The competitors in the annual regional excavator competition, which was held in Napier at the weekend, certainly seem to have put on quite a show with some precision lifting and moving.
If there appears to be admiration in my writing, it is because I have been in the cab of a digger and know that it is not as easy as it may seem.
The funny thing about my stint in a digger is that I had to go to Las Vegas last year to experience it. On the outskirts of the gambling capital of the world, in a dusty paddock, is the most unusual theme park you will ever find.

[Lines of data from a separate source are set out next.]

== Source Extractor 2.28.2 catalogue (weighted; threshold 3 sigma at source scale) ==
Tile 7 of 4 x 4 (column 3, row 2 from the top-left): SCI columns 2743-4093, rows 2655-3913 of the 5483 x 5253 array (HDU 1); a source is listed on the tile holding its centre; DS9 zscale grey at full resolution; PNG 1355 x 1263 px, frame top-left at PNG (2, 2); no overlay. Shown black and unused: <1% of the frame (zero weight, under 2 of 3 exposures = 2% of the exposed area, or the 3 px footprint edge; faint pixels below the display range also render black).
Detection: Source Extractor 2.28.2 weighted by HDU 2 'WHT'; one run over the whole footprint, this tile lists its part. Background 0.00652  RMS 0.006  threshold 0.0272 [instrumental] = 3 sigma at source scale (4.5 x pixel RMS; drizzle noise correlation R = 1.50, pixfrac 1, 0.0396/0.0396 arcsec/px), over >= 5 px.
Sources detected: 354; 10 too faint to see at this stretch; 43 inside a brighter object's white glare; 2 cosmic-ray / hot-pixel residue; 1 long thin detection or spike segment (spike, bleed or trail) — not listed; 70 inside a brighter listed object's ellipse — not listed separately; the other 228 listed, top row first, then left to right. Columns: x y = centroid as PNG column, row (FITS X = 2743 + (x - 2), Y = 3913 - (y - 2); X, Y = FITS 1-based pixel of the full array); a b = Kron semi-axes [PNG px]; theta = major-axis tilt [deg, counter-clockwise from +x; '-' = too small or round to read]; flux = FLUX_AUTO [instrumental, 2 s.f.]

Dig This is the ultimate boys' zone, where you can have some fun with the digger or bulldozer of your choice.
At the end of it all, you get a certificate that says: "It is also hereby recognised that this person, in addition to Digging it, totally Dug it at Dig This."
The thing about Dig This is that it is owned and run by ... yes, you guessed it ... a Kiwi.
Ed Mumm is a 40-something-year-old from Dunedin who lives in Denver, Colorado, and commutes regularly to Las Vegas to keep an eye on his theme park which is attracting more and more tourists.
Dig This is aimed at tourists and companies wanting to take their staff on a team-building exercise, but is open to anyone who wants to jump on a digger and rip some earth ... and is prepared to pay for the experience.
When I did the course, a three-hour session, including three activities on the digger, transfers to and from Vegas and the safety lesson, cost US$400 (about $480), while a mini-dig for an hour and a half, like I did, was US$210. It may seem a bit, but it was worth every penny.
Before anyone goes jumping on a digger or bulldozer, a safety course has to be completed. The paddock you get to dig up is just a stretch of dusty dirt, but it is quite weird to glance over and see the famous Las Vegas skyline just a kilometre or two away. The course is well run, with each person sitting alone in an air-conditioned cab (it is 40C outside) of the digger, while an instructor on the ground (a safe distance away) guides them. You hear the instructor clearly in your headphones and it is quite comforting knowing they are with you.
My instructor, Jerry Wheeler, was a laid-back character - a quality he would require in bucketloads when trying to guide me through a simple set of tasks. The thing with driving a digger is there are so many levers and pedals, to move forwards, backwards, lift the bucket, dig the bucket in, etc, etc.
Once I got the hang of things, it got easier. This was not a game for cowboys. Quick actions and extravagant manoeuvres are discouraged, as is dumping bucketloads of sand from great heights. Despite that, it is quite an amazing experience and well worth trying if you ever are in Las Vegas.